UNC Athletic Program’s Woes Deepen With Latest Wrinkle

Posted by BHayes on July 23rd, 2013

Bennet Hayes is an RTC columnist. He can be reached @HoopsTraveler.

The investigative process into the UNC athletic program’s academic scandal may be all the way into year four, but there are still brand new damning details to be found. The latest, and perhaps most damaging, nugget is news that Faculty Council Chairman Jan Boxill offered a last minute rewrite of the council’s report into academic fraud (a report that was sent to the NCAA) in an obvious effort to minimize potential penalties on the athletic program. Email correspondence between other members of the committee revealed a firm disagreement with the final changes submitted by Boxill – alterations that appear to minimize the relationship between those teachers involved in the academic transgressions and the athletic department. While slightly reassuring to know that the rest of the committee was fully committed to fact-finding, this newest revelation is yet another sobering reminder of the lengths some administrators will go to protect their beloved (and lucrative) athletic programs.

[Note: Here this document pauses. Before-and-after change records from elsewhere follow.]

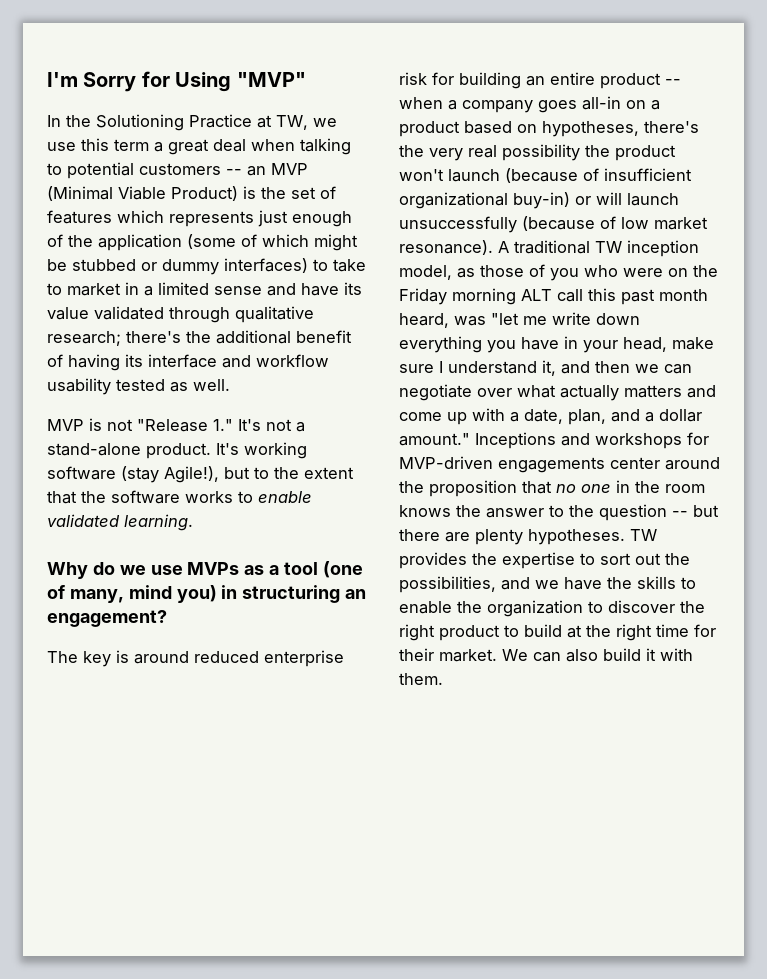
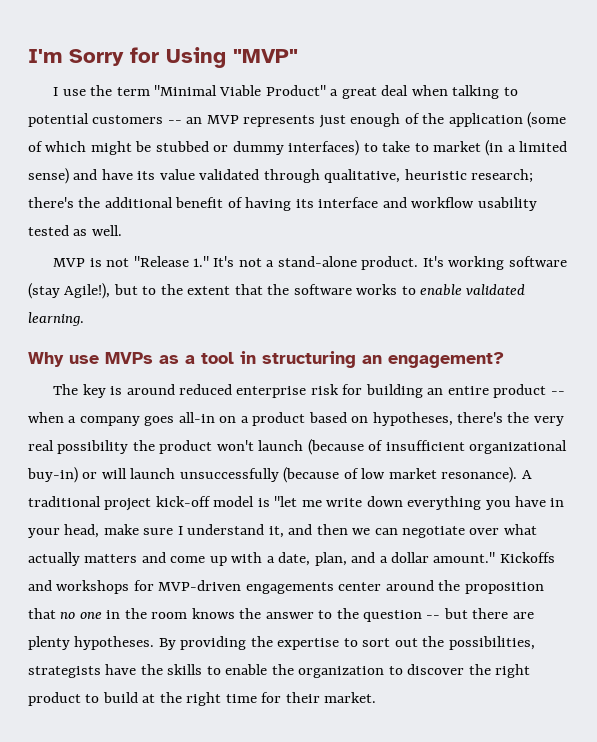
[47,114,337,131] [47,138,149,151] In the Solutioning Practice at TW, we use this term -> [53,85,326,96] I use the term "Minimal Viable Product"
[47,186,336,201] [47,210,164,224] (Minimal Viable Product) is the set of features which -> (239, 119) none
[125,282,139,295] in -> [485,140,504,156] (in
[214,286,262,295] sense -> [28,168,69,184] sense)
[235,306,314,323] qualitative -> [324,169,467,183] qualitative, heuristic
[92,562,146,575] do we -> (64, 359) none
[322,561,363,578] [47,585,217,603] (one of many, mind you) -> (234, 358) none
[595,240,699,257] [399,264,718,281] [399,288,708,305] [399,313,486,328] TW inception model, as those of you who were on the Friday morning ALT call this past month heard, was -> [104,496,270,511] project kick-off model is
[475,432,556,449] Inceptions -> [499,552,555,563] Kickoffs
[630,529,657,541] [399,552,467,569] TW provides -> [158,636,247,650] By providing
[501,577,559,590] and we -> [28,666,101,678] strategists
[502,648,693,662] [399,673,443,685] We can also build it with them. -> (377, 697) none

There Is More Trouble In Tar Heel Land

There Is More Trouble In Tar Heel Land

After more than three years into the investigation, questions still far outnumber answers. This newest development resonates for a few reasons. As it pertains to UNC, the changes obviously hint at more involvement from the athletic program than we previously suspected. At a time when things were supposed to be winding down with the university making their reparations and finally moving on, it now appears things may be just getting fired up again. Not welcome news for anyone in Chapel Hill. Furthermore, the incompetence of the committee built to figure it all out (most notably the Chairman) certainly does the public image of the school no favors.

But if we look beyond the Tar Heel State, it also has scary implications for everyone in this scandal-ridden era of college sports. To this point we have generally seen the poor decision-making and win-at-all-costs mentality exist directly within the athletic programs. When we hear of a coach taking a shortcut on the recruiting trail or a booster slipping a player some extra spending money, we are saddened but not shocked. But we begin to tread on unbroken ground when we see esteemed members of a prominent university at-large covering-up for the athletic department. These are supposed to be leaders with the university’s best interests at heart; individuals always staying in touch with the educational mission of their school. It’s unfair to extrapolate the UNC situation any further than where it is right now, but at a time in college sports when fans are looking for someone, anyone to trust, it’s a development that doesn’t do much to reassure that the system isn’t broken.

Past internal fact-finding in the UNC case had prompted university leaders, most notably North Carolina Governor Jim Martin, to conclude that the issue was purely an academic one — an analysis that seemed to remove any implication of involvement from the athletic program. It’s unequivocally clear that Boxill disagreed with that final verdict, and her decision to doctor the final documents represents a sharp lapse in judgment from a leader charged with presenting the truth to the NCAA. Her sins aside, it also feels like a clear signal that Martin and company were wrong, that this was not simply an academic issue. We can hope that time will allow more and more truths to seep out, but either way, it’s high time some accountability exists for an athletic program that continues to lose some shine off a once-sterling reputation.